Terror:
Das Erste, das ich wahrnehme ist das Klingeln in meinen Ohren. Ich friere, und ich liege bäuchlings auf dem kalten Boden. Dann spüre ich plötzlich den Schmerz. Ich fühle mich, als wäre ich von einem Lkw überrollt worden und kurzzeitig glaube ich, dass das auch der Fall ist. Aber dann dringen die Töne um mich herum endlich zu mir durch und ich wünschte, ich wäre taub. Denn ich höre Gekreische, Jammer, Weinen, Gebete. Rechts von mir verlangt ein Kind nach seiner Mama. Links bittet jemand stöhnend um Hilfe. Die Stimmen vermischen sich zu einem Meer von Terror. Und dann ist es, als hätte mich der Blitz getroffen – das ist Terror.

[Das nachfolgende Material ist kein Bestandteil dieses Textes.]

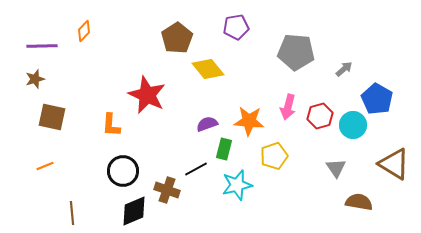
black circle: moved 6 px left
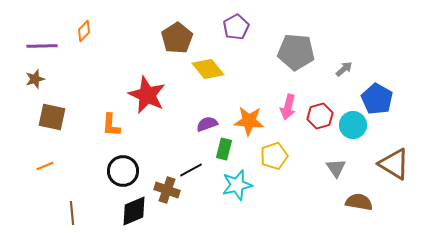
purple pentagon: rotated 20 degrees counterclockwise
black line: moved 5 px left, 1 px down
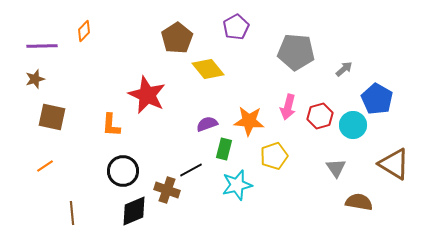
orange line: rotated 12 degrees counterclockwise
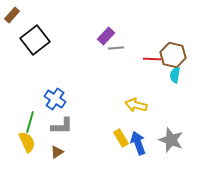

Panik jagt durch meinen Körper. Als ich aufstehen will, streikt mein linkes Bein. Ich stoße einen Schmerzensschrei aus und drücke mein Gesicht auf den kalten Boden. Noch nie in meinem Leben hatte ich solche Schmerzen! Es ist, als stünde mein Bein in Flammen, als hätte Dr. Frankenstein daran herumexperimentiert. Ohne Betäubung. Trotzdem – der Lärm um mich herum zwingt mich auf die Beine. Mit zusammengebissenen Zähnen und Tränen, die mir vor Schmerz über die Wangen kullern, schaffe ich es aufzustehen.
Mir ist schlagartig übel und ich schwanke so stark, dass ich fast augenblicklich wieder auf den Boden knalle. Doch eine starke Hand um meinen Arm hält mich aufrecht. Ich habe keine Ahnung wer dieser Mann ist, aber so plötzlich wie er auf einmal neben mir steht, so schnell verschwindet er auch schon wieder hinter einer Staubwolke. Verwirrt versuche ich meine Gedanken zu ordnen. Ich schaue mich um und erwarte fast schon mich auf dem Schlachtfeld in Syrien oder Palästina wiederzufinden. Aber nein, ich stehe mitten in der Stuttgarter Innenstadt.
Hunderte Menschen, die bis vor wenigen Augenblicken unbeschwert die Königstraße entlangliefen. Hunderte Menschen, die dabei waren ihren freien Sonntag zu genießen, bevor es morgen wieder an die Arbeit gehen würde. Hunderte Menschen ... und Ich, die sich an diesem verkaufsoffenen Sonntag ein Buch kaufen wollte. Ein gottverdammtes Buch! Bis die Commerzbank in die Luft ging und plötzlich die Hölle ausbrach.
Der neue Roman meines Lieblingsautors ist längst vergessen, während ich versuche mich vorwärts zu bewegen. Wohin genau, weiß ich nicht. Ich folge der Menge, die zum Schlossplatz zu rennen scheint. Gerade als mein Unterbewusstsein mich ermahnt, dass das keine gute Idee ist, ertönt aus der Ferne ein lauter Schrei. „Allahu Akbar! Allahu Akbar!", brüllt jemand in ein Megafon. Automatisch folgen meine Augen der Stimme – und diesmal wünsche ich mir, ich wäre blind.
Was ich sehe, lässt sich mit nichts vergleichen. Es gibt eklige Serien, eklige Spiele, eklige Horrorfilme. Man weiß, dass das nur gespielt oder sogar programmiert ist, aber es gibt Szenen, bei denen es einem eiskalt den Rücken herunterläuft. Bei denen man kurz die Augen schließt und das Gesicht verzieht. Und doch – eine weitere Explosion folgt – nichts toppt die Realität.
Nichts toppt das Erlebnis einen Menschen buchstäblich beim Explodieren zuzusehen. Nichts toppt es, wenn man sieht, wie menschliche Gliedmaßen durch die Luft fliegen. Wenn man sieht, wie sich das Grün des Rasens in eine rötliche Pfütze aus Blut verwandelt. Niemals würde ich die Bilder aus meinem Kopf bekommen – niemals.
Mein Magen rebelliert. Ich stütze meine Hände auf meinen Knien ab und übergebe mich. Nach Luft keuchend starre ich kurz auf mein Mittagessen, das nun auf dem Boden liegt, bevor ich mich wieder aufrichte. Ich muss hier weg und zwar schnell. Während ich mir mit dem Ärmel den Mund abwische, taumele ich, trotz der pulsierenden Schmerzen in meinem Bein, durch die in Panik geratene Menschenmasse.
Eine mir allzu bekannte Melodie dringt plötzlich zu mir hindurch. Es dauert eine Weile, bis ich den Ton einordnen kann und mir bewusst wird, dass es der Klingelton meines Handys ist. Ich greife in meine Jackentasche und schaue auf das Display – Mama. Mein Herz setzt einen Schlag aus.